+++ Materials provided +++

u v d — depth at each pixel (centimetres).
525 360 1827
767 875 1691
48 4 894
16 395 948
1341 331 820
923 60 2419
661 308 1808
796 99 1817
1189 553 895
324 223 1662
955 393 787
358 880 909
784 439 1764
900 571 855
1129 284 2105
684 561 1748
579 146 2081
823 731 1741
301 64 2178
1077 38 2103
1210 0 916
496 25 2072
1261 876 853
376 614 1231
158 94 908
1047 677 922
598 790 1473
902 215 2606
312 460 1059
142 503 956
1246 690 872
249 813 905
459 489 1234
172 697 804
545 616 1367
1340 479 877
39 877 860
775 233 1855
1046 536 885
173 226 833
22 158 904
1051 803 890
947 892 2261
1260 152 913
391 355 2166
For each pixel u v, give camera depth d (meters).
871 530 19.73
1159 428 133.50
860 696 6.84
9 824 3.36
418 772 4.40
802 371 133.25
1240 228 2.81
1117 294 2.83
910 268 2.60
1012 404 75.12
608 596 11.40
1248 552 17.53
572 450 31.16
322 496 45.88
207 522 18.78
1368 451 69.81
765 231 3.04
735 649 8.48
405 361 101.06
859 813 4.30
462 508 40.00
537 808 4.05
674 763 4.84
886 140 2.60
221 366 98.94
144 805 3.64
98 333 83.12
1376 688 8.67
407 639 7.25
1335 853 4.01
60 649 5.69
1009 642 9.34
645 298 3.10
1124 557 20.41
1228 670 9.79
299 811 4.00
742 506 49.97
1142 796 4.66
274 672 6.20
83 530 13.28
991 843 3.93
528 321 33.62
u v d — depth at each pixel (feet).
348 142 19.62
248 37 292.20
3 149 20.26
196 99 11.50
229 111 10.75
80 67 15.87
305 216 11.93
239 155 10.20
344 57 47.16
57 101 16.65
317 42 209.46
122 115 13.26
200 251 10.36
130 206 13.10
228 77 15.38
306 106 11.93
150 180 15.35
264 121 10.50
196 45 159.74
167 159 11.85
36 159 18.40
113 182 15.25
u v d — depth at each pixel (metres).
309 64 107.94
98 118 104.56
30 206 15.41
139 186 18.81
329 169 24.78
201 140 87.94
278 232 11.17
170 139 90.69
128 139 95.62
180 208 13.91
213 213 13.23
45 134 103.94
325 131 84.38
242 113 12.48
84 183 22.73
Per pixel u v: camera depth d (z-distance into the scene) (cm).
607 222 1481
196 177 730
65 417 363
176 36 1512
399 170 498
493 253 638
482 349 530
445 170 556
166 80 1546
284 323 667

+++

> **Task details**: Exactly as they appear above, transcribe the records in full.

> **Problem solution**:
u v d — depth at each pixel (centimetres).
525 360 1827
767 875 1691
48 4 894
16 395 948
1341 331 820
923 60 2419
661 308 1808
796 99 1817
1189 553 895
324 223 1662
955 393 787
358 880 909
784 439 1764
900 571 855
1129 284 2105
684 561 1748
579 146 2081
823 731 1741
301 64 2178
1077 38 2103
1210 0 916
496 25 2072
1261 876 853
376 614 1231
158 94 908
1047 677 922
598 790 1473
902 215 2606
312 460 1059
142 503 956
1246 690 872
249 813 905
459 489 1234
172 697 804
545 616 1367
1340 479 877
39 877 860
775 233 1855
1046 536 885
173 226 833
22 158 904
1051 803 890
947 892 2261
1260 152 913
391 355 2166
For each pixel u v, give camera depth d (meters).
871 530 19.73
1159 428 133.50
860 696 6.84
9 824 3.36
418 772 4.40
802 371 133.25
1240 228 2.81
1117 294 2.83
910 268 2.60
1012 404 75.12
608 596 11.40
1248 552 17.53
572 450 31.16
322 496 45.88
207 522 18.78
1368 451 69.81
765 231 3.04
735 649 8.48
405 361 101.06
859 813 4.30
462 508 40.00
537 808 4.05
674 763 4.84
886 140 2.60
221 366 98.94
144 805 3.64
98 333 83.12
1376 688 8.67
407 639 7.25
1335 853 4.01
60 649 5.69
1009 642 9.34
645 298 3.10
1124 557 20.41
1228 670 9.79
299 811 4.00
742 506 49.97
1142 796 4.66
274 672 6.20
83 530 13.28
991 843 3.93
528 321 33.62
u v d — depth at each pixel (feet).
348 142 19.62
248 37 292.20
3 149 20.26
196 99 11.50
229 111 10.75
80 67 15.87
305 216 11.93
239 155 10.20
344 57 47.16
57 101 16.65
317 42 209.46
122 115 13.26
200 251 10.36
130 206 13.10
228 77 15.38
306 106 11.93
150 180 15.35
264 121 10.50
196 45 159.74
167 159 11.85
36 159 18.40
113 182 15.25
u v d — depth at each pixel (metres).
309 64 107.94
98 118 104.56
30 206 15.41
139 186 18.81
329 169 24.78
201 140 87.94
278 232 11.17
170 139 90.69
128 139 95.62
180 208 13.91
213 213 13.23
45 134 103.94
325 131 84.38
242 113 12.48
84 183 22.73
Per pixel u v: camera depth d (z-distance into the scene) (cm).
607 222 1481
196 177 730
65 417 363
176 36 1512
399 170 498
493 253 638
482 349 530
445 170 556
166 80 1546
284 323 667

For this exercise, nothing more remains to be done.